To illustrate the structures in asymmetric tensor fields, we introduce the notions of eigenvalue manifold and eigenvector manifold. These concepts afford a number of theoretical results that clarify the connections between symmetric and
antisymmetric components in tensor fields. In addition, these manifolds naturally lead to partitions of tensor fields, which we use to design effective visualization strategies. Moreover, we extend eigenvectors continuously into the complex domains which we refer to as pseudo-eigenvectors. We make use of evenly-spaced tensor lines following pseudo-eigenvectors to illustrate the local linearization of tensors everywhere inside complex domains simultaneously.

Both eigenvalue manifold and eigenvector manifold are supported by a tensor reparameterization with physical meaning. This allows us to relate our tensor analysis to physical quantities such as rotation, angular deformation, and dilation, which provide physical interpretation of our tensor-driven vector field analysis in the context of fluid mechanics.

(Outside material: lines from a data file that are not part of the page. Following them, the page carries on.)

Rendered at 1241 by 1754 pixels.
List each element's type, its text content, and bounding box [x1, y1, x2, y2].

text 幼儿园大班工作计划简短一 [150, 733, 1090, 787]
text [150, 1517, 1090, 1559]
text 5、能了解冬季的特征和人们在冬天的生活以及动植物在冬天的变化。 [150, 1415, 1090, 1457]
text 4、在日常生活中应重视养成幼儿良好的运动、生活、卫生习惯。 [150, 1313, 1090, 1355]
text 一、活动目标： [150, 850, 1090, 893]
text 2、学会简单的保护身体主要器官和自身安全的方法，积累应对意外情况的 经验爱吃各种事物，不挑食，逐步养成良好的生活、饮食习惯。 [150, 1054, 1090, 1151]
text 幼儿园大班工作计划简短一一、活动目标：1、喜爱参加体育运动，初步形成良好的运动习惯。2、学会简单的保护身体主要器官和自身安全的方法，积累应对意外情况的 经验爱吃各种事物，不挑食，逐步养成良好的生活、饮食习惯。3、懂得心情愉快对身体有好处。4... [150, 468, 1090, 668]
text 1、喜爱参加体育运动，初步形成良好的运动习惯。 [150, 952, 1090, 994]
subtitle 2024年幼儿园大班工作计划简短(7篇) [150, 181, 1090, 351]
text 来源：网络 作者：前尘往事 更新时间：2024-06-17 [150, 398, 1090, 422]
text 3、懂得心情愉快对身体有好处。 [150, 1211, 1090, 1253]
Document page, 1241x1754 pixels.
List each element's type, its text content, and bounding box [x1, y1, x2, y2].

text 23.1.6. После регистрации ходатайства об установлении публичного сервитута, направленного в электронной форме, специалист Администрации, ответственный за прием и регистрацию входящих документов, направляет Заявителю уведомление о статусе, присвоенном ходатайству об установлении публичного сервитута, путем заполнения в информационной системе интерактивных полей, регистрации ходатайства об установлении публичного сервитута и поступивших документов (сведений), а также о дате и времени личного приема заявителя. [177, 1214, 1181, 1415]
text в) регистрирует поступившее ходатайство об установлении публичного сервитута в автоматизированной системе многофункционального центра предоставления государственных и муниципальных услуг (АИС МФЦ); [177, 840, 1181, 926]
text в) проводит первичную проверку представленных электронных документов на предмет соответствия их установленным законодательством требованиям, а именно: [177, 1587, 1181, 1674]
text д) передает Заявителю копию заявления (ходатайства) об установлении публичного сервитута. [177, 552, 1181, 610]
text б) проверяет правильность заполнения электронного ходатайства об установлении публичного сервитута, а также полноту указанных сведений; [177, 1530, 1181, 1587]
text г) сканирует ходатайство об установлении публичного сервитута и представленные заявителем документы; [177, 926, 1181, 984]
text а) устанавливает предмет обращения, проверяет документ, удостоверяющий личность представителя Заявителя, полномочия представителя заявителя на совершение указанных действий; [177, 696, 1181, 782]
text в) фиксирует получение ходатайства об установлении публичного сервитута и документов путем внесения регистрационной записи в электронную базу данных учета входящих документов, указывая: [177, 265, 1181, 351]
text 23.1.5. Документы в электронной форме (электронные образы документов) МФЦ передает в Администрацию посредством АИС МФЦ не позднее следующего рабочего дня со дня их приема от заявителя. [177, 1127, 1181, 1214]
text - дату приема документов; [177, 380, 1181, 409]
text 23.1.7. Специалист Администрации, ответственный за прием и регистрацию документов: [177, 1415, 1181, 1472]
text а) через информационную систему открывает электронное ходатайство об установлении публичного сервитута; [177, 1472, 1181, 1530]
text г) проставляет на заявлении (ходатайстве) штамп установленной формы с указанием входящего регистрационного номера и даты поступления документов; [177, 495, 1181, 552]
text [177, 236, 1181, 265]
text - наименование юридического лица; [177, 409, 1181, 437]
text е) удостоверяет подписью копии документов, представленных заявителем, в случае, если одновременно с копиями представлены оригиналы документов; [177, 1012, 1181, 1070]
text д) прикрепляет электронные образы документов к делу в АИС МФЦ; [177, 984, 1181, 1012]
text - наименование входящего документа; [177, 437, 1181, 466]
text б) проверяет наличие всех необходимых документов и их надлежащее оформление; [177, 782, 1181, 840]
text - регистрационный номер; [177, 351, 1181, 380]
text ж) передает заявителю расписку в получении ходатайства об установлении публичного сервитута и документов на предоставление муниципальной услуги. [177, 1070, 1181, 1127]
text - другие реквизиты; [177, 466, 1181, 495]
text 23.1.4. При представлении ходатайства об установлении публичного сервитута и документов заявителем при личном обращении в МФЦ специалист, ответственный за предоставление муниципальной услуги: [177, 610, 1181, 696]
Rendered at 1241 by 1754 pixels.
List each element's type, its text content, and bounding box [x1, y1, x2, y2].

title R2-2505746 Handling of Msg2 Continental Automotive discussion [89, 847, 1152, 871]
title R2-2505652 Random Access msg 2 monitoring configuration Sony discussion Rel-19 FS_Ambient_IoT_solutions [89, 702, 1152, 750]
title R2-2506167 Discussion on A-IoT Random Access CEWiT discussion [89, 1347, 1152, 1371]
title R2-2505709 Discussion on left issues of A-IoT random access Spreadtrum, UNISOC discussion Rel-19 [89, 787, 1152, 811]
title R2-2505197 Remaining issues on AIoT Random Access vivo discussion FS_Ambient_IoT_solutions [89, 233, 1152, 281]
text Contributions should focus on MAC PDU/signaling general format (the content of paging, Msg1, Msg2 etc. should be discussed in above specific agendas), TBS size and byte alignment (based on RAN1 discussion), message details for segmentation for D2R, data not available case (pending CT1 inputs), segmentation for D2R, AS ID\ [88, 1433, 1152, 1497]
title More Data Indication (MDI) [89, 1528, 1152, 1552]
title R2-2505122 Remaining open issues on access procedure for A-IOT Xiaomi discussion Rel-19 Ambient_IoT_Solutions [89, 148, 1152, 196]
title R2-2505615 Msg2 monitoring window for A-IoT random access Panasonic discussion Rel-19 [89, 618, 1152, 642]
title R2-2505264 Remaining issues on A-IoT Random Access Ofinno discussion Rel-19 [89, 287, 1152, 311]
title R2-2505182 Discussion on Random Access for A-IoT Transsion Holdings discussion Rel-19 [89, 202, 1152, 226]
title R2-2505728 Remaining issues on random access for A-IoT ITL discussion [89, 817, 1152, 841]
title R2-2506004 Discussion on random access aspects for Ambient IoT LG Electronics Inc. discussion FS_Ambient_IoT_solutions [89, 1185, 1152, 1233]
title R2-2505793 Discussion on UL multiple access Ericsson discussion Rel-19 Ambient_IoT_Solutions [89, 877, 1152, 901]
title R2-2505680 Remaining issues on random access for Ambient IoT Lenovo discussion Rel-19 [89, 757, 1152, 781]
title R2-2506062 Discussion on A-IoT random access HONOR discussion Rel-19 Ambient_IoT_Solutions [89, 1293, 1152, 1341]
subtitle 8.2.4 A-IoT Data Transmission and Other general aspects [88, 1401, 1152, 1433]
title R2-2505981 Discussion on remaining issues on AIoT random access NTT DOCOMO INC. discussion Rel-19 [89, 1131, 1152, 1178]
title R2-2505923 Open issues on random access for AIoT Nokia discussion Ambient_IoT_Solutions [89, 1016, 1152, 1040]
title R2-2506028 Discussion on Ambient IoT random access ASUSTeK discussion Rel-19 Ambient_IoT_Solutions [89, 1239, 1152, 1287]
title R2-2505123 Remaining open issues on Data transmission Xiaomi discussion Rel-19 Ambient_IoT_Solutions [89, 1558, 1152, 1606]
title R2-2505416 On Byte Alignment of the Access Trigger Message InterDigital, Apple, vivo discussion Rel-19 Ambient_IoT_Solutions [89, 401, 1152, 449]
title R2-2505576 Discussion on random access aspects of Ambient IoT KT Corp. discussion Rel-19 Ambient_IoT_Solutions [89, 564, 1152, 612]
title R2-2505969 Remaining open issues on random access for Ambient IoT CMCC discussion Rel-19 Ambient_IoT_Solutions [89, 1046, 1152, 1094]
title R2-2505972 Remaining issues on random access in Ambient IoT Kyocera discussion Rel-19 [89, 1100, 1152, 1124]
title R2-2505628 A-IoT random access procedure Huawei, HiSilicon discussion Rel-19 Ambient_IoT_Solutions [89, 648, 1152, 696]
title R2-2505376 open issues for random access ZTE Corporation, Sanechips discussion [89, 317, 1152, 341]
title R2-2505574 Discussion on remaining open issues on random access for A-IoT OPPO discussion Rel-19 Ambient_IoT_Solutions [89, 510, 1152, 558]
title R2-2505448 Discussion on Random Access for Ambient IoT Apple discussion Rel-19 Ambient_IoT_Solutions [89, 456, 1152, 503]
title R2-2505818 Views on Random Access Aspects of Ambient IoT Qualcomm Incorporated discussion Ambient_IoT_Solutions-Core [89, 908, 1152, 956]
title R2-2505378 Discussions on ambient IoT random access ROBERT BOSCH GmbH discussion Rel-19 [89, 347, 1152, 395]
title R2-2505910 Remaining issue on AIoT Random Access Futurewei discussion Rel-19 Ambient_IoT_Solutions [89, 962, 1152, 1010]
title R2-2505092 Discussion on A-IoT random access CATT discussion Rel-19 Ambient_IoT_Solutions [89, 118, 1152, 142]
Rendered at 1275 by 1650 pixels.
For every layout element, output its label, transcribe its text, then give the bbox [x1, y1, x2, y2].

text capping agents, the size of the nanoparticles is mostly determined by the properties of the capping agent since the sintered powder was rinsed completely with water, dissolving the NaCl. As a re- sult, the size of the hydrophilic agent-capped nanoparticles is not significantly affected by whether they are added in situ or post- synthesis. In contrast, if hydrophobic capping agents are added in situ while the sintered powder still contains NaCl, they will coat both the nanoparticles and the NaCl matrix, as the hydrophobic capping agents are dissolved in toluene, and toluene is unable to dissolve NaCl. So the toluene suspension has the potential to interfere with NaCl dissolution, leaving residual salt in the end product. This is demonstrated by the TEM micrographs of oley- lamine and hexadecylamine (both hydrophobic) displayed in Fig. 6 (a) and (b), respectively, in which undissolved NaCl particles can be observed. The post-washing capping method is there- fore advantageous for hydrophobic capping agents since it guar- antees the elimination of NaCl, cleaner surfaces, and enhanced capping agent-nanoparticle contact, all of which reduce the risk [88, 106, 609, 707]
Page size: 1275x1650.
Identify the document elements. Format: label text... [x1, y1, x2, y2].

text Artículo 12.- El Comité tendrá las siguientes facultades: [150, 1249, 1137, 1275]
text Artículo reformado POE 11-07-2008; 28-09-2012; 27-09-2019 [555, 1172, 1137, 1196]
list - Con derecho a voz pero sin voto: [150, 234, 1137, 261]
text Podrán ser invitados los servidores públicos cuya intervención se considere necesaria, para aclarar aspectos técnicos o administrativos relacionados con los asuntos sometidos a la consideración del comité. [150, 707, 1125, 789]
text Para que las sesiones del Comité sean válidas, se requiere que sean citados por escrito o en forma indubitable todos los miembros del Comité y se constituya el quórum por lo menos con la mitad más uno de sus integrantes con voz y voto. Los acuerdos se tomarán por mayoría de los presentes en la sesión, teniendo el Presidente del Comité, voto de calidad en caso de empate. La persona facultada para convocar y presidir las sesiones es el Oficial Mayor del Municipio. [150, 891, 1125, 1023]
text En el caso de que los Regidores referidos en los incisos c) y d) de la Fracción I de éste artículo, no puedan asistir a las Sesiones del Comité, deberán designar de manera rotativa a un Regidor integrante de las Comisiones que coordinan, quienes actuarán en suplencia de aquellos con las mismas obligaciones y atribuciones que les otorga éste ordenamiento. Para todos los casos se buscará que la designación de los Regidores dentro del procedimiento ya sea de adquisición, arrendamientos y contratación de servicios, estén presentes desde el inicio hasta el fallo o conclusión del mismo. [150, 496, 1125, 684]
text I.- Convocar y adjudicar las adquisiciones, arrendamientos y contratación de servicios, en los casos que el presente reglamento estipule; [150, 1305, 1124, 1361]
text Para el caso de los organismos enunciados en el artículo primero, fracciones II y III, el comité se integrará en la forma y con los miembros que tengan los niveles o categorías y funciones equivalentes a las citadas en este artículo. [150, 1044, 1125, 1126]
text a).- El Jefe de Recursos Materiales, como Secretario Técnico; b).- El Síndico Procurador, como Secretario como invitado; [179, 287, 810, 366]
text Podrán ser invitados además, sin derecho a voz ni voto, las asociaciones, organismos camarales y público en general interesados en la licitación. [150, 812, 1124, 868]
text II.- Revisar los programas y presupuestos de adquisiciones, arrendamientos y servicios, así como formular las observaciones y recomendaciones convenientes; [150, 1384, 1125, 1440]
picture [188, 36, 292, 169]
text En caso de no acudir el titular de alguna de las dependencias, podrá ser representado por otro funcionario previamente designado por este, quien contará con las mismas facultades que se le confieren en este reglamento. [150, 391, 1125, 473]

To demonstrate the utility of our approach, we have applied our visualization techniques and interpretation to the study of the Sullivan Vortex as well as computational fluid dynamics simulation data.

Figures

1. Flow visualization techniques based on arrow plot (a), vector field magnitude (b), vector field topology (c), and our tensor-driven techniques: eigenvalue-based segmentation overlaid with vector field visualization (d), eigenvector analysis where colord indicating real and complex domains (e), and eigenvector analysis overlaid with eigenvalue analysis (f). Tensor-driven flow visualization provides additional and complementary insights of the flow field.

 

2. Diesel engine simulation using an eigenvalue-based method (left) and a hybrid method (right).

 

3. Our technique is applied to the cooling jacket simulation data. Notice the flow and geometry are extremely complex.